_Text section:_
When uploading a file larger than 83886080000 bytes, then uploading stalls with no error. An investigation shows that an exception has been triggered, but it was not handled correctly.

Program stalls on

https://github.com/terrycain/aioboto3/blob/0fd1896a9009b7ce1d8a8934f0faf14653c6378d/aioboto3/s3/inject.py#L318-L322

What I Did

fallocate -l 80G ubuntu-80g

Then upload that file with aioboto3 to s3.

You may use this fork to see some debug logs:

https://github.com/rlindsberg/aioboto3/tree/investigate-exception-not-handled-correctly

Yeah I can see a few places this might crop up, can you share the test code to reproduce this?

Hey man, I am running production code from my client, so I am afraid I cannot share it. But I will do my best to assist you.

I also have a few theories about where it may go wrong. Can I give it a try to fix this?

Feel free to give it a go, though if you can't reproduce it with a simple example I can't easily carve out some time to look into it

Thanks! Here is a sample code you can try to reproduce the bug:

import asyncio
import logging
import os

import aioboto3

upload_folder_path = '/tmp/test'
logging.basicConfig(level=logging.INFO, format='%(asctime)s - %(name)s - %(levelname)s - %(message)s')


async def upload_file(file_name):
    try:
        session = aioboto3.Session()

        async with session.client('s3', region_name='eu-west-1') as s3_client:
            file_path = os.path.join(upload_folder_path, file_name)

            await s3_client.upload_file(Filename=file_path, Bucket='test-bucket-for-s3-sync', Key=file_name)

_Exercise requirements:_
- a) Quote the passage of the aioboto3 upload thread that opens with the words containing "upload_folder_path = '/tmp/test'" and closes with "session = aioboto3.Session()".
- b) Continue the aioboto3 upload thread from its last line onward.

_Data extract:_
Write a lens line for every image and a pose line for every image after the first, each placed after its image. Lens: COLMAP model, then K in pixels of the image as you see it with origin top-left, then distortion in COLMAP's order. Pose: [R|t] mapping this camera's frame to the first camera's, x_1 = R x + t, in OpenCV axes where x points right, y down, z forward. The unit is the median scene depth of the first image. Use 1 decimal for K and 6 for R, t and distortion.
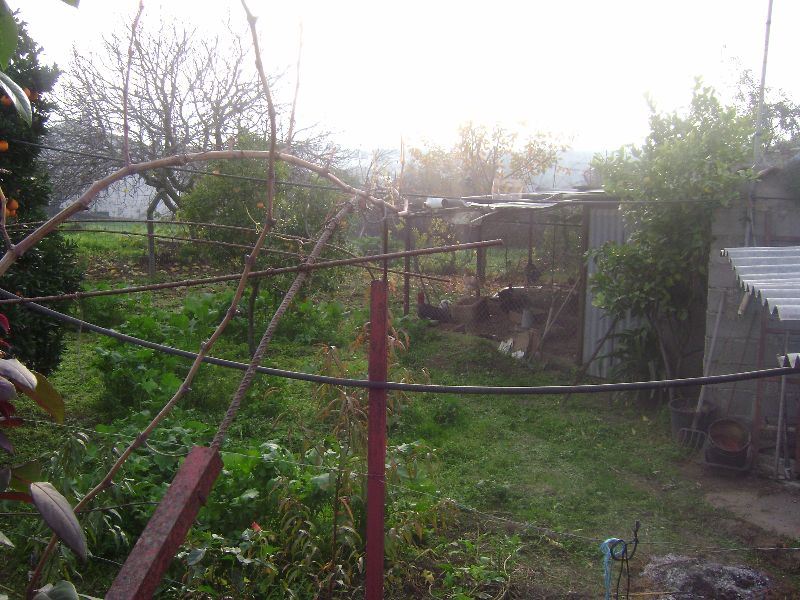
lens RADIAL K [[828.4, 0, 384.2], [0, 828.4, 284.6], [0, 0, 1]] dist [-0.152307, 0.098565]
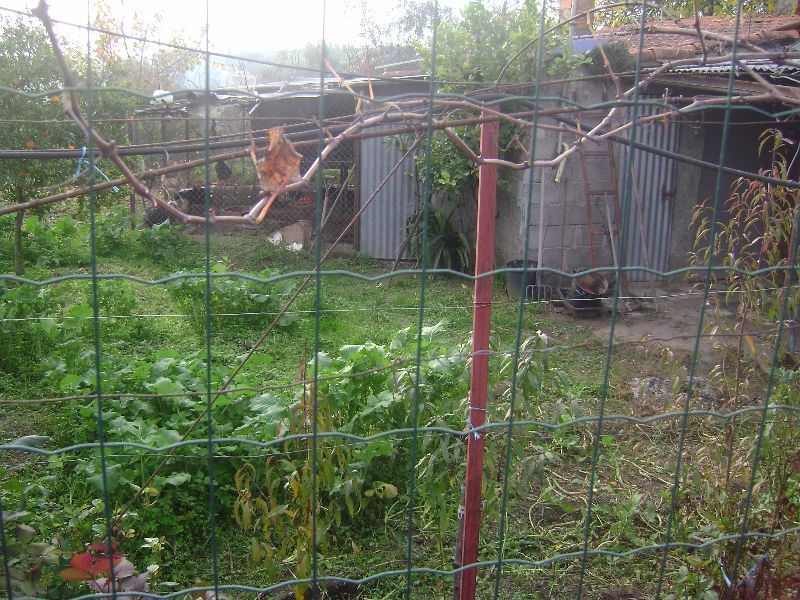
lens RADIAL K [[828.4, 0, 384.2], [0, 828.4, 284.6], [0, 0, 1]] dist [-0.152307, 0.098565]
pose [[0.809384, -0.136852, 0.571112, -0.446619], [0.074267, 0.988514, 0.131620, 0.008927], [-0.582565, -0.064116, 0.810251, 0.178912]]
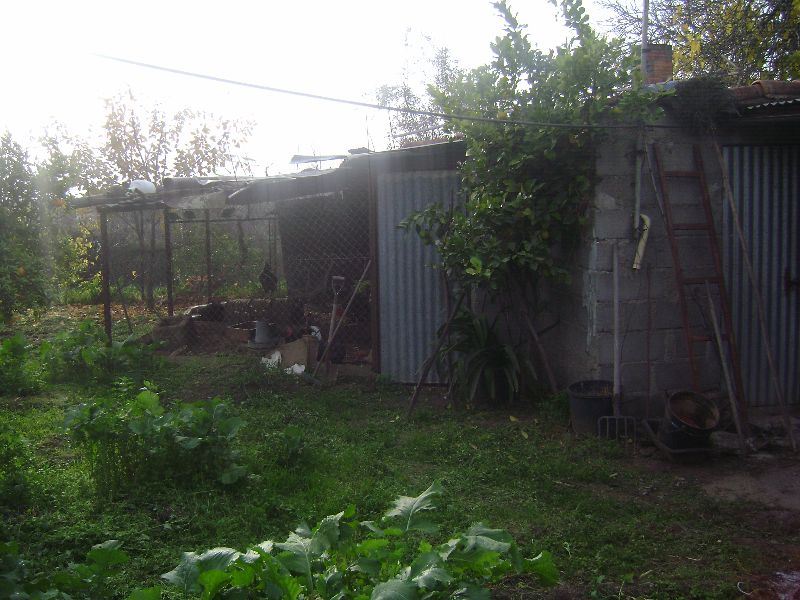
lens RADIAL K [[828.4, 0, 384.2], [0, 828.4, 284.6], [0, 0, 1]] dist [-0.152307, 0.098565]
pose [[0.863281, -0.071214, 0.499674, -0.197860], [0.099218, 0.994623, -0.029664, 0.051180], [-0.494875, 0.075185, 0.865705, 0.400284]]
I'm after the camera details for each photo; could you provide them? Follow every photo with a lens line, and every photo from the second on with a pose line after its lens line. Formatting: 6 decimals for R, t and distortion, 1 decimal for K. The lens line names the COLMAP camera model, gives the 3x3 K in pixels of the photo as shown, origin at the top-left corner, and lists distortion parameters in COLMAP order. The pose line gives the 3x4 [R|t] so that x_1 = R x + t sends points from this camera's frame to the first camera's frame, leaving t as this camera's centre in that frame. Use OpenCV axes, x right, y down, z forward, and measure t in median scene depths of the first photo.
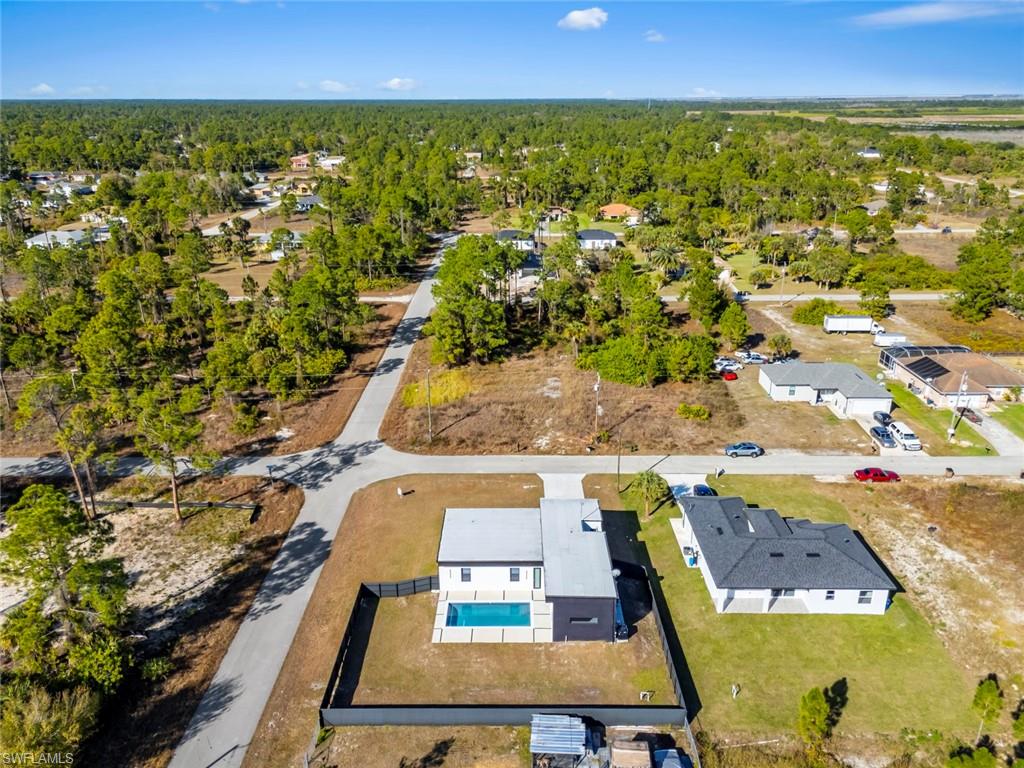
lens RADIAL K [[774.5, 0, 507.5], [0, 774.5, 381.3], [0, 0, 1]] dist [0.091130, -0.090973]
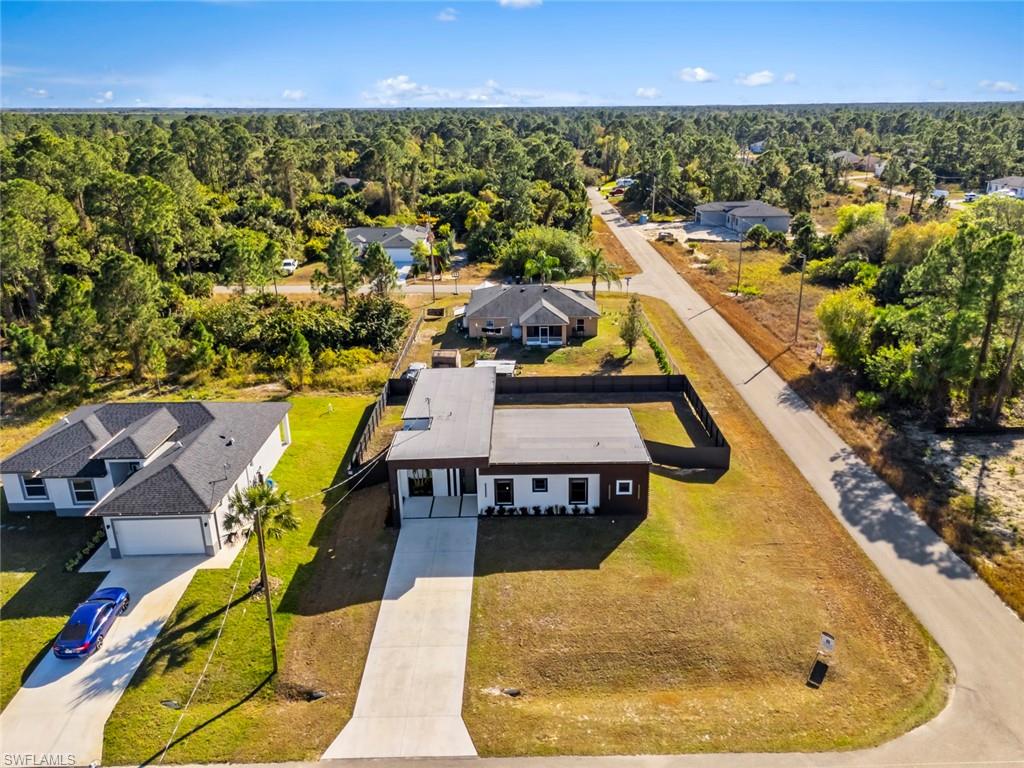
lens RADIAL K [[761.5, 0, 515.5], [0, 761.5, 355.2], [0, 0, 1]] dist [0.045003, -0.008026]
pose [[-0.999476, 0.026301, -0.018859, 0.037771], [0.008979, 0.785186, 0.619195, -0.209767], [0.031094, 0.618701, -0.785011, 1.074257]]
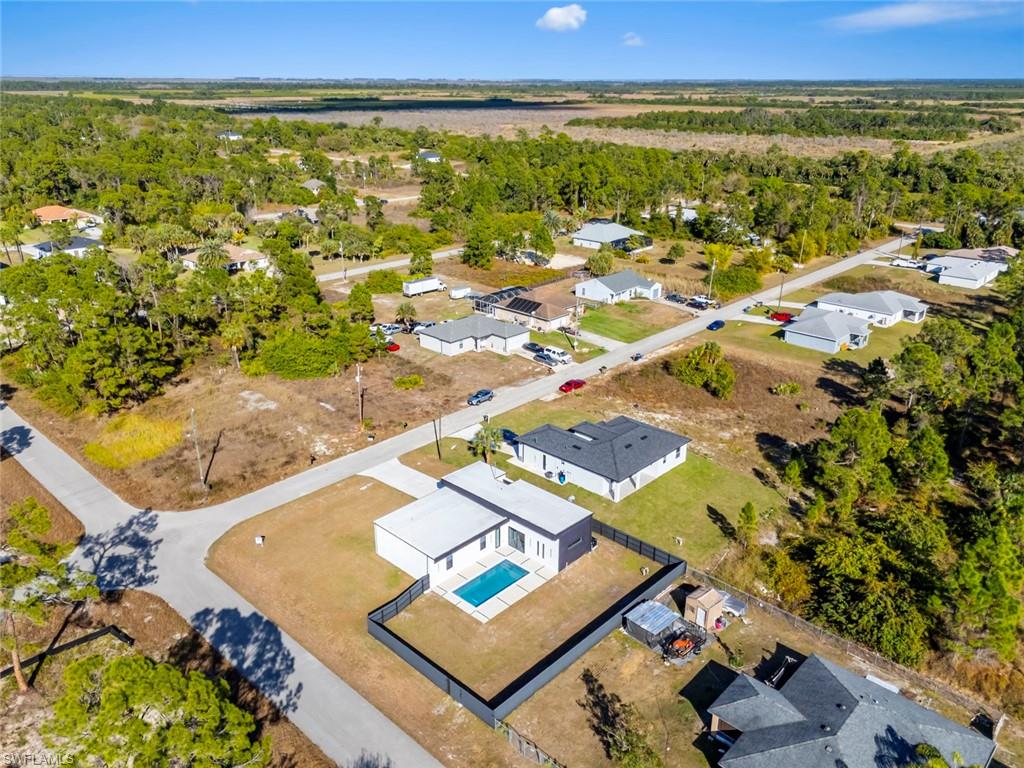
lens RADIAL K [[774.5, 0, 507.5], [0, 774.5, 381.3], [0, 0, 1]] dist [0.091130, -0.090973]
pose [[0.684307, -0.260937, 0.680908, -0.446766], [0.245749, 0.961681, 0.121560, -0.065878], [-0.686536, 0.084148, 0.722210, 0.114525]]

_Solved tasks:_
- a)
upload_folder_path = '/tmp/test'
logging.basicConfig(level=logging.INFO, format='%(asctime)s - %(name)s - %(levelname)s - %(message)s')


async def upload_file(file_name):
    try:
        session = aioboto3.Session()

- b)
    except Exception as e:
        logging.exception(e)


async def run():
    files_to_be_uploaded = os.listdir(upload_folder_path)
    await asyncio.gather(*(upload_file(f) for f in files_to_be_uploaded))


if __name__ == '__main__':
    loop = asyncio.get_event_loop()
    loop.run_until_complete(run())

I think I was wrong in my first comment, the program stalls on
https://github.com/terrycain/aioboto3/blob/0fd1896a9009b7ce1d8a8934f0faf14653c6378d/aioboto3/s3/inject.py#L315

L319 will be executed when file_reader_future finishes. When the file to be uploaded is larger than 83886080000 bytes, then all multiparts with id greater than 10 000 will be rejected by AWS. This prevents the io_queue to be emptied. The io_queue has only length of 100 so file_reader waits forever to insert a new item in the queue, and therefore file_reader_future will never finish.

Maybe we can work together to patch this? I really like this project and I would like to contribute to it!